In a throwback to the worst of ’80s AIDS epidemic hysteria, British broadcaster and journalist Ian Collins has told radio listeners not to have sex with HIV-positive partners, during an on-air tirade against yesterday’s PrEP ruling.

Reacting to the decision by the Court of Appeal that NHS England does indeed have the power to commission HIV-preventing PrEP medication, Collins said that those in serodiscordant relationships, where one partner has HIV and the other does not, should refrain from all sexual contact.

With the estimated cost of providing PrEP to around 10,000 people deemed most at risk of HIV an estimated £20 million, Collins incorrectly said that the drug was already being publicly funded, before calling it “the dictionary definition of a scandal”.

He told listeners: “Critics have said at £400 per person per month, the drug treatment is too expensive and those in that high risk group should be encouraged to practice safer sex. Well just don’t have sex at all.

“We are funding a drug for people who haven’t got HIV, but as a way of protecting them so that they might not get it so they can still have sex with their partner and not worry about protection.

“That is the dictionary definition of a scandal. Can someone enlighten here?”

PrEP is a pill which, if taken once daily, has proved "highly effective" in protecting against the transmission of HIV.

He continued: “Nick Perry, who’s been taking PrEP as part of a trial and said that the drug was part of a host of measures to help people practice safer sex and for the him, it had taken the fear away.

“But if it’s costing the NHS that much money, don’t have sex, Nick. Sorry.

“Love your partner, hug your partner, kiss your partner, do all manner of other things you can do with your partner, just don’t have sex. If your partner HIV positive, don’t have sex. There’s lots of people that don’t have sex for lots of reasons.

“Do you think kids who’ve got cystic fibrosis don’t have to give things up, or change their lifestyle because of their disease? Of course they do.

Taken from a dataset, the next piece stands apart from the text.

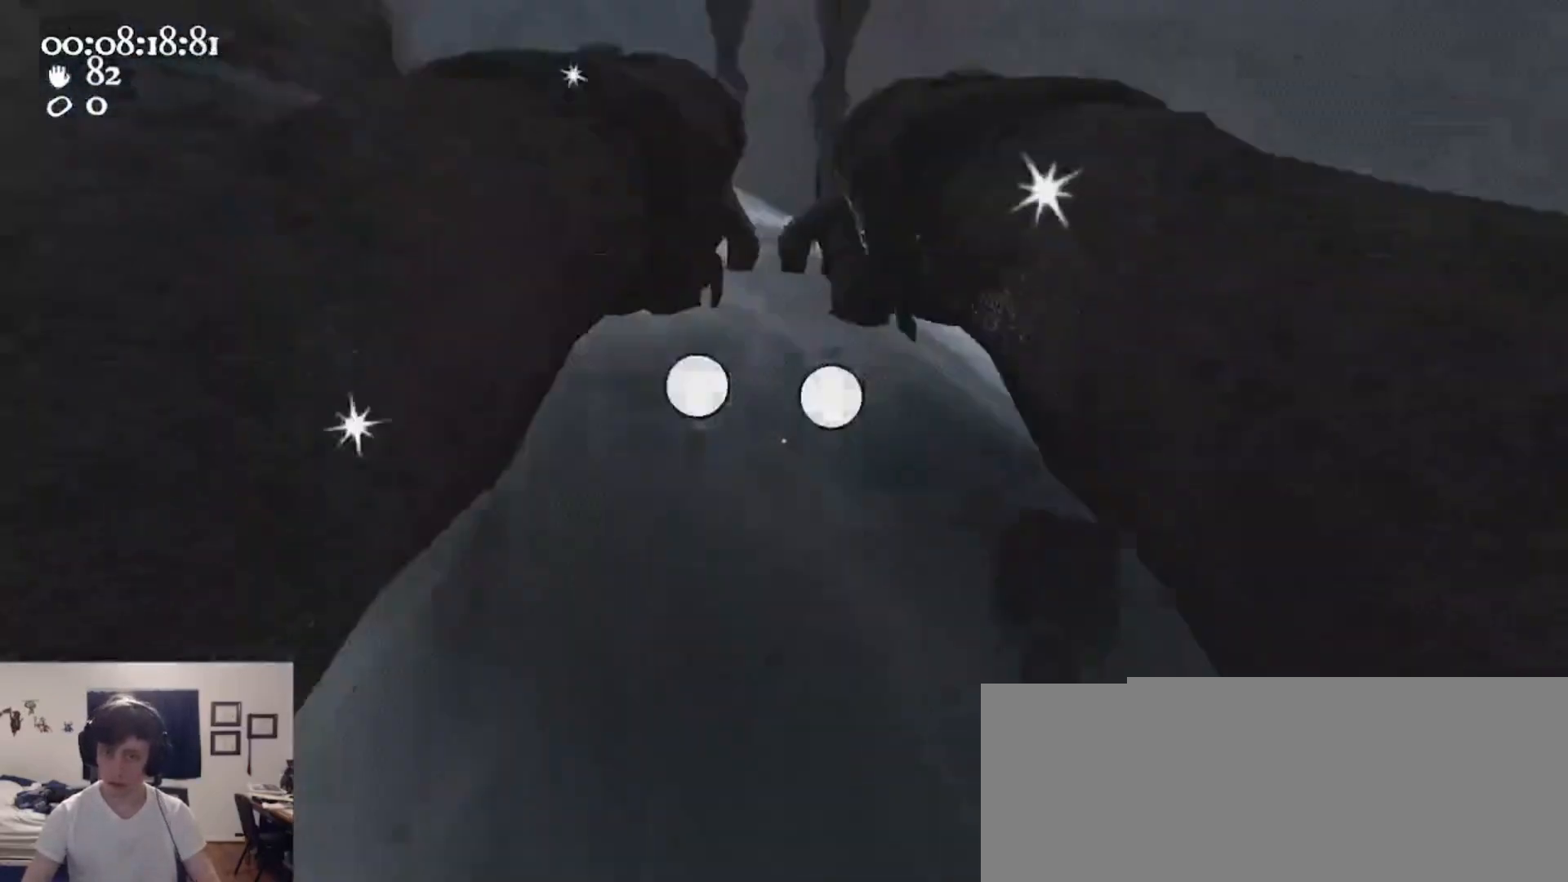
{"keys": ["w"], "mouse": ["left", "right"], "events": [[67, "space", "down"], [333, "mouse_left", "up"], [333, "mouse_right", "up"], [333, "s", "up"], [367, "space", "up"], [400, "w", "down"], [467, "mouse_left", "down"], [467, "mouse_right", "down"]]}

“And you’re being asked to just simply keep your pants on. This is not a drug that is funding people with HIV. It is funding people without HIV so that they can sleep with people with HIV. That’s it.”

As well as encouraging abstinence among those in high-risk groups such as gay men, Collins’ hysterical comments about serodiscordant relationships come in spite of the fact that when correctly treated with anti-retroviral therapy, HIV can become undetectable in the body. Studies have shown that when this is case the chance of transmitting the virus to a sexual partner is heavily reduced – often by as much as 96%.

The recently published PARTNER study found no linked HIV transmissions between 1166 sero-discordant couples (where one is HIV negative and one positive). This is after they had sex 58,000 times without a condom.

Yesterday’s ruling on PrEP comes as HIV rates among men who have sex with men (MSMs) continues to increase year on year in the UK. On average 17 people are diagnosed with HIV in the UK every day, with the lifetime cost to the NHS for each diagnosis around £360,000.

All research on PrEP and HIV strongly recommends that condoms are used during sexual intercourse, even if undertaking a preventative treatment such as PrEP.